• _Reading text_:
********************

Click to view attachment- Much of the area on the left appears to have been blanketed by some material that has subsequently flowed and ponded. Ejecta can behave like this, but this stuff seems more 'fluid-y' than usual. Plus, there doesn't appear to be an obvious impact source for so much ejecta.
- The central peak and rim of Ikapati (large crater on the left) and some adjacent craters and other highland features appear to be fractured and jumbled. This and other odd terrain appear to coincide with the fluid-like material.
- A few bright spots are present on the Ikapati rim and on the smooth surfaces. Some appear to be impacts.
- That cluster of pits on the floor of Ikapati is intriguing. I can't help but be reminded of Ruach Planitia on Triton:
Click to view attachmentI wonder if this is a variation of the Occator-Dantu-style process/complex, or something else?
(ZLD, I used your enlarged and sharpened image. Thanks once again.)
JohnVV
Nov 24 2015, 11:51 PM
QUOTE
Much of the area on the left appears to have been blanketed by some material that has subsequently flowed and ponded
i have noticed that in other images
It looks a bit like a LOT of regolith has built up
i would bet that if there was a wind we would see dunes
remember the pre Apollo days when it was a unknown if the LEM would sink 2 Meters into the surface or not
a craft just might sink here
Bill Harris
Nov 25 2015, 07:25 AM
Good comments. I'm working up a presentation on Ikapati and you've hit the highlights.
First, rotate the downloaded image 45 deg CW (or the Glastoner image 135 deg CW) to put North Up, which is what I will be referencing to.
In the old overlapping craters to the west, southwest and south of Ikapati, as well as the floor of Ikapati, there is a lot of obviously "fluid-y" material that has been mobile. I would call it a "fluidized bed effusive flow" or a debris flow and characterize is as a fluidized clastic material more than a liquid material. I don't necessarily think of it as a lava (molten silicates), I have to frequently redirect my thinking that Ceres is an Icey World and not simply a rocky world (and hopefully don't get too carried away). You can see sources, flow lobes and ponded areas. One source area outside of Ikapati is around that 7Km crater to the west, and particularly you can see a 2Km domal structure to the southeast of that crater that is... suspicious. There are few strong lineaments in this image, but Survey Orbit image SO-30 shows lineations to the south. The region to the north of Ikapati, near the edge of this image and mostly off-camera in this image, does show lineations with associated Whitespots, which I look at as fumaroles related to hydrothermal vents. I'd love to see more of the area north and east of this crater.

********************

• _Instruction A_:
List every proper name of a world or a surface feature on a world that appears in the forum discussion about the crater Ikapati.

********************

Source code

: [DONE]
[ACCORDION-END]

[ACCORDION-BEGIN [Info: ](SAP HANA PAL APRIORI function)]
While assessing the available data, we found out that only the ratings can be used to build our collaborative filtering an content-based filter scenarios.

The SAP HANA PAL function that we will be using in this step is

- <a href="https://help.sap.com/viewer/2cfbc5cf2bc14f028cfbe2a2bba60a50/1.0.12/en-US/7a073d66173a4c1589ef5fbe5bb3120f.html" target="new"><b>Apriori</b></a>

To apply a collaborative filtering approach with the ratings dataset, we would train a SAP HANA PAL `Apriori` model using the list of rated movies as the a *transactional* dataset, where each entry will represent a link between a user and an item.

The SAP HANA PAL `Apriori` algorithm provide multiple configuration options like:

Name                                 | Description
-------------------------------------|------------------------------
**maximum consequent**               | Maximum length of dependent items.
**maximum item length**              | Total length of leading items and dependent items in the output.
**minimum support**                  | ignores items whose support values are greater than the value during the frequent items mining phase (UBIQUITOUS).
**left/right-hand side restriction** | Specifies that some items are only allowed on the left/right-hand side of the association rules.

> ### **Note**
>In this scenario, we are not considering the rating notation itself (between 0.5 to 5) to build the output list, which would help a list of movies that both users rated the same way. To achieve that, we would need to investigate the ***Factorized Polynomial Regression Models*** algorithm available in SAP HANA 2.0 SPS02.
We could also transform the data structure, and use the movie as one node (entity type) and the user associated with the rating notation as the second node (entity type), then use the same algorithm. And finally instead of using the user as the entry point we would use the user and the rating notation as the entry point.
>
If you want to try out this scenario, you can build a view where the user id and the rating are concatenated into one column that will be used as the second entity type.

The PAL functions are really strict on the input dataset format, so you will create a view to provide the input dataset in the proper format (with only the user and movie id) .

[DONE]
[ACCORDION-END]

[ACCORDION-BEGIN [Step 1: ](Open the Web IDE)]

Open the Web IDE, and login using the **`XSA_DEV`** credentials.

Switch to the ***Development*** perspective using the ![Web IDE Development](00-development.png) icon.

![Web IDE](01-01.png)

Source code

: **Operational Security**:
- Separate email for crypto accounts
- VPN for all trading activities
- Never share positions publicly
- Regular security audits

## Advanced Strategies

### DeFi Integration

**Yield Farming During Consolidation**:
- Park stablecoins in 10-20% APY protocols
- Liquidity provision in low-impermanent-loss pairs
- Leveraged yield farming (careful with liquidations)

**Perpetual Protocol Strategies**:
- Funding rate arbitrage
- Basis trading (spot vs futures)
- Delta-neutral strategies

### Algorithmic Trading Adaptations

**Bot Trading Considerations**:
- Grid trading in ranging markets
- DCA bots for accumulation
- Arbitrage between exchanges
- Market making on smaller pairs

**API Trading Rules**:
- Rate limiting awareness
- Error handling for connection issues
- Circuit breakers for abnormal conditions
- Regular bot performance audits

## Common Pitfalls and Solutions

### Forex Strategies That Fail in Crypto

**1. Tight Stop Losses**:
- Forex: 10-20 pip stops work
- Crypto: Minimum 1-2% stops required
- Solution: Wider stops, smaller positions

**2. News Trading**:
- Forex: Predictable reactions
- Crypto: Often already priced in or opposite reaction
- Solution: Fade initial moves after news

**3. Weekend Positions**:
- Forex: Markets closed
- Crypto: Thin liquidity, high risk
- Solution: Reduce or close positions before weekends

********************

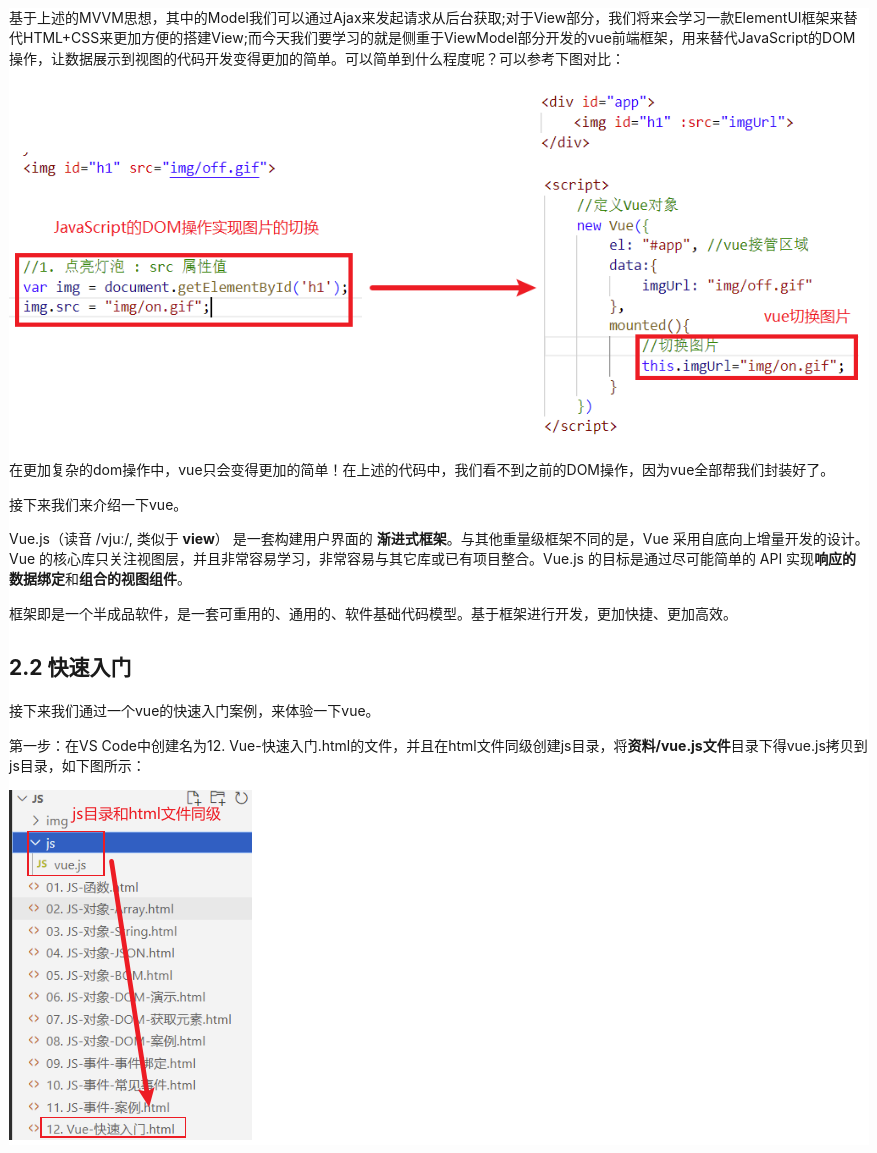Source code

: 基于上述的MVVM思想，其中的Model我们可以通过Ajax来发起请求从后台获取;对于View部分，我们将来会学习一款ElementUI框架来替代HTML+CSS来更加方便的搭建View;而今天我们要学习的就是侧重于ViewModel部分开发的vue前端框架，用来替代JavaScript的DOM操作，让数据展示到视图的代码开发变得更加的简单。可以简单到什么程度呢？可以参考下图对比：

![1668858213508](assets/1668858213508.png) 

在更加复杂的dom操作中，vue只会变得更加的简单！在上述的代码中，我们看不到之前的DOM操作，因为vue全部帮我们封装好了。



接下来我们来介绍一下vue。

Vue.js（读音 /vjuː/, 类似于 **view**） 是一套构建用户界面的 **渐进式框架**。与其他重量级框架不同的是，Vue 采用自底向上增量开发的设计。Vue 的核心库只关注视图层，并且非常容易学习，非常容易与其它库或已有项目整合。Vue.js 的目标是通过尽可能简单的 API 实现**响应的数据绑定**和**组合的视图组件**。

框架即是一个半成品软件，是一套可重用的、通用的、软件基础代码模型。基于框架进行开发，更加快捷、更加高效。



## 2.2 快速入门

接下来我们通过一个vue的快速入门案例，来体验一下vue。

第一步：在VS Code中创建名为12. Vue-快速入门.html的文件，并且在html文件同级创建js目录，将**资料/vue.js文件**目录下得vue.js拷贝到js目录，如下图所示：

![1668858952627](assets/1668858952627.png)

********************

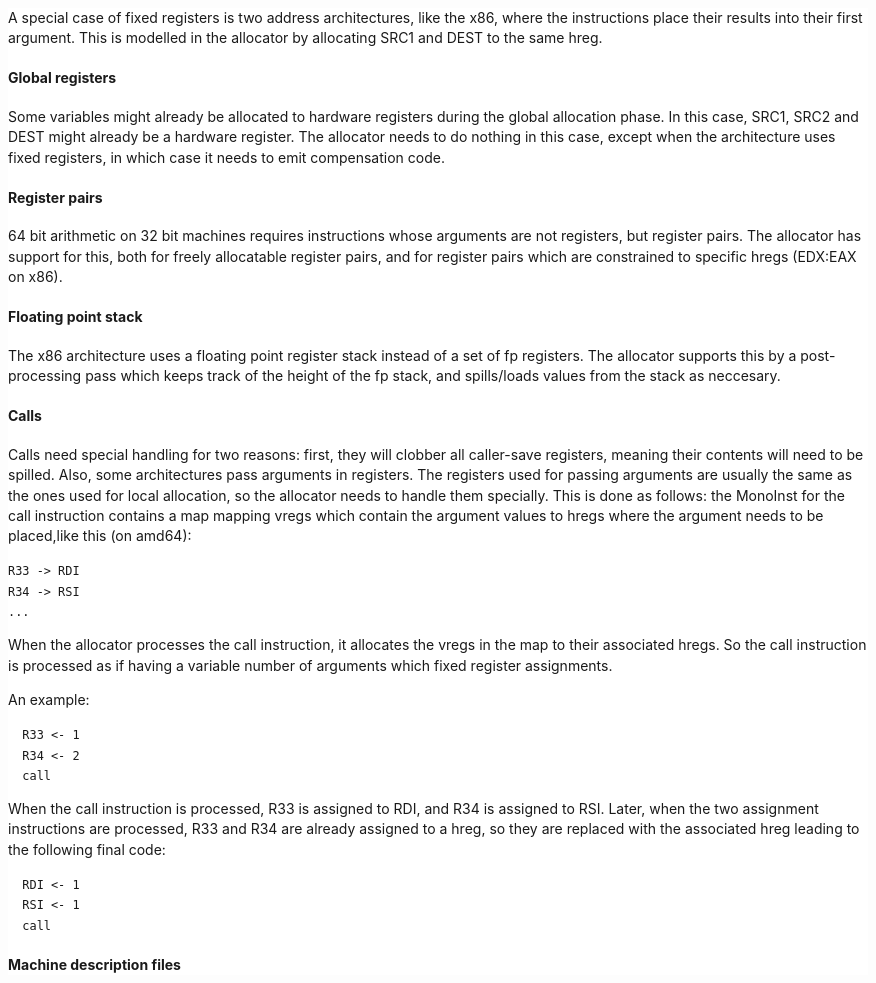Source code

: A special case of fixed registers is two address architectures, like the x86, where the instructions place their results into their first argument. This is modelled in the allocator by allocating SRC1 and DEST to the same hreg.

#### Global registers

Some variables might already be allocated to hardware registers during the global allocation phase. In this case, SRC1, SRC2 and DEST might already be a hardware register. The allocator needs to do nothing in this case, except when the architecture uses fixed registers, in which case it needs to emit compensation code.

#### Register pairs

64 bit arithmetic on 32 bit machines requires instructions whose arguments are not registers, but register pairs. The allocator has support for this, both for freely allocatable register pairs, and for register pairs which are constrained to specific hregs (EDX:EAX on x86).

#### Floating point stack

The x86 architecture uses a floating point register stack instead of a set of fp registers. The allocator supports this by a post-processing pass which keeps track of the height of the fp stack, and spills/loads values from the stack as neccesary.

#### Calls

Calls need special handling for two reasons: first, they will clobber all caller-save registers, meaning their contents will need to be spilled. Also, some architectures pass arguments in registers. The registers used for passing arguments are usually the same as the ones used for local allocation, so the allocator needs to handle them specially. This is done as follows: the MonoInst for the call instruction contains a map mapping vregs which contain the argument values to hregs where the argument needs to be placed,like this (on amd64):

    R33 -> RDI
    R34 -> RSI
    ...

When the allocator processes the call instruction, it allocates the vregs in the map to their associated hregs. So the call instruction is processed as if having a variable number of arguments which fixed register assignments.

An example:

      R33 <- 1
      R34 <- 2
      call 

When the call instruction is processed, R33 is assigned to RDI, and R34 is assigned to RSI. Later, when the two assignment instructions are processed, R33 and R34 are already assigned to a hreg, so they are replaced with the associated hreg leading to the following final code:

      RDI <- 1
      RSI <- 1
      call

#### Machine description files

********************

• _Instruction B_:
From the records, return the lines from the line with "### DeFi Integration" up to and including the line with "- Market making on smaller pairs", copied exactly and with nothing else.

• _Response area A_:
Ikapati, Ruach Planitia, Triton, Occator, Dantu, Ceres

• _Response area B_:
### DeFi Integration

**Yield Farming During Consolidation**:
- Park stablecoins in 10-20% APY protocols
- Liquidity provision in low-impermanent-loss pairs
- Leveraged yield farming (careful with liquidations)

**Perpetual Protocol Strategies**:
- Funding rate arbitrage
- Basis trading (spot vs futures)
- Delta-neutral strategies

### Algorithmic Trading Adaptations

**Bot Trading Considerations**:
- Grid trading in ranging markets
- DCA bots for accumulation
- Arbitrage between exchanges
- Market making on smaller pairs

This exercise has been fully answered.